# Mk4 Jetta VR6 - Replacing rear rotors and pads - what about hardware?



## d4jettavr6 (Aug 20, 2002)

I have a 2000 Jetta VR6 w/70k miles on it. Having already ground down one set of rear rotors @ 36k miles (I do a lot of highway driving!), I'm now ready to replace the rear rotors and pads again. Got the rotors, pads and piston tool from www.parts4vws.com, so now I'm ready to put them on. 
I think. 
This is the first time I've done brakes, and while I am armed with my Bentley manual, I still have a few questions:








1) Is replacing the dust cap with new really required?
2) Mounting hardware (bolts) for the calipers - reuse or replace?
3) High temp silicone on the backs of the pads to reduce noise? (read this somewhere)
4) If I do need to replace the cap or bolts - Autozone or VW dealer?
Thanks,
-- Don4


----------



## Vr6en (May 22, 2001)

*Re: Mk4 Jetta VR6 - Replacing rear rotors and pads - what about hardware? (d4jettavr6)*

Hey! I actually just did the same thing this past sunday. Let me tell you, go to autozone and get the caliper compressor(you have to rotate and push) to get the piston to compress. but, yes, I would definately reccomend getting new caliper bolts(the ones that hold the caliper to the carrier).

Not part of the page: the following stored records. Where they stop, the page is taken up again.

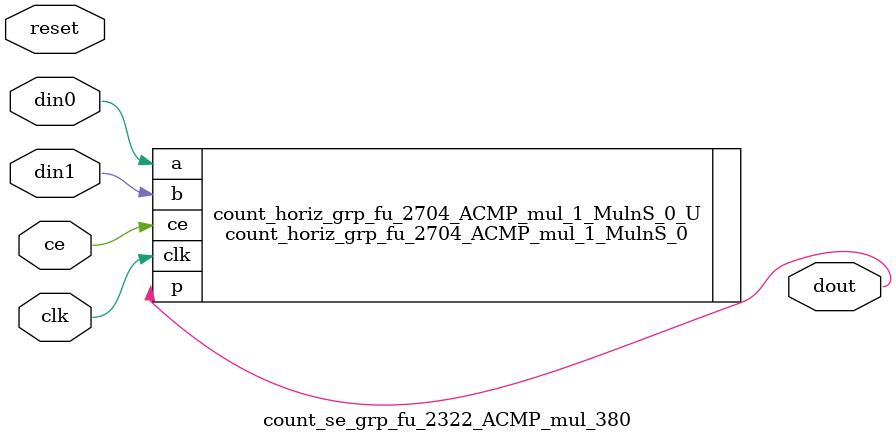
<source format=v>

`timescale 1 ns / 1 ps
module count_se_grp_fu_2322_ACMP_mul_380(
    clk,
    reset,
    ce,
    din0,
    din1,
    dout);

parameter ID = 32'd1;
parameter NUM_STAGE = 32'd1;
parameter din0_WIDTH = 32'd1;
parameter din1_WIDTH = 32'd1;
parameter dout_WIDTH = 32'd1;
input clk;
input reset;
input ce;
input[din0_WIDTH - 1:0] din0;
input[din1_WIDTH - 1:0] din1;
output[dout_WIDTH - 1:0] dout;



count_horiz_grp_fu_2704_ACMP_mul_1_MulnS_0 count_horiz_grp_fu_2704_ACMP_mul_1_MulnS_0_U(
    .clk( clk ),
    .ce( ce ),
    .a( din0 ),
    .b( din1 ),
    .p( dout ));

endmodule

</source>
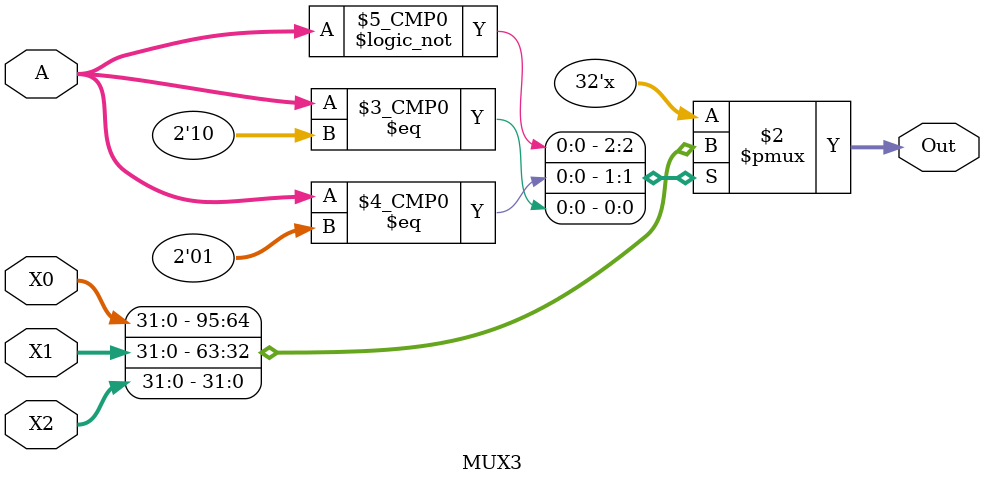
<source format=v>
module MUX3(A,X0,X1,X2,Out);//non-clocked mux
input [1:0] A;
input [31:0] X2,X1,X0;
output [31:0] Out;
reg [31:0] Out;
always@(A,X2,X1,X0)
begin
    case(A)
        2'b00:
            Out <= X0;
        2'b01:
            Out <= X1;
        2'b10:
            Out <= X2;
    endcase
end
endmodule 

</source>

They are made of that really soft metal that likes to round off really easily. call up a dealer and ask them to take them from a rear brake pad kit(they will charge you like $3 a bolt, but well worth it to not have a rounded off one back on). the job is super easy when you have the correct tools. if you have any more ?'s feel free to ask! http://****************.com/smile/emthup.gif








oh yeah, no need on the dust cap


[Modified by Vr6en, 10:34 AM 8-20-2002]


----------



## JohnJP27 (Jul 24, 2001)

*Re: Mk4 Jetta VR6 - Replacing rear rotors and pads - what about hardware? (d4jettavr6)*

I just replaced my rear brake pads (with new OEM pads) this past weekend, and with the Bentley to guide you, it's not bad at all. As for your questions:
1.) I'm not sure what the "dust cap" is exactly, so I guess I didn't replace it.








2.) I don't know how necessary it really is, but the Bentley says you should replace the caliper mounting bolts and retaining clips when replacing the rear pads.
3.) I didn't use any high temp silicone (OEM pads have some adhesive on the metal backplate).
4.) You should be able to get the bolts and clips separately from a VW dealer, but you might have to be persistent about it. When I was thinking about going with aftermarket pads, one dealer parts counter said I could get the bolts and clips separately without a problem, another said they only come in a complete set (pads, bolts, and clips).
Good luck with it!


----------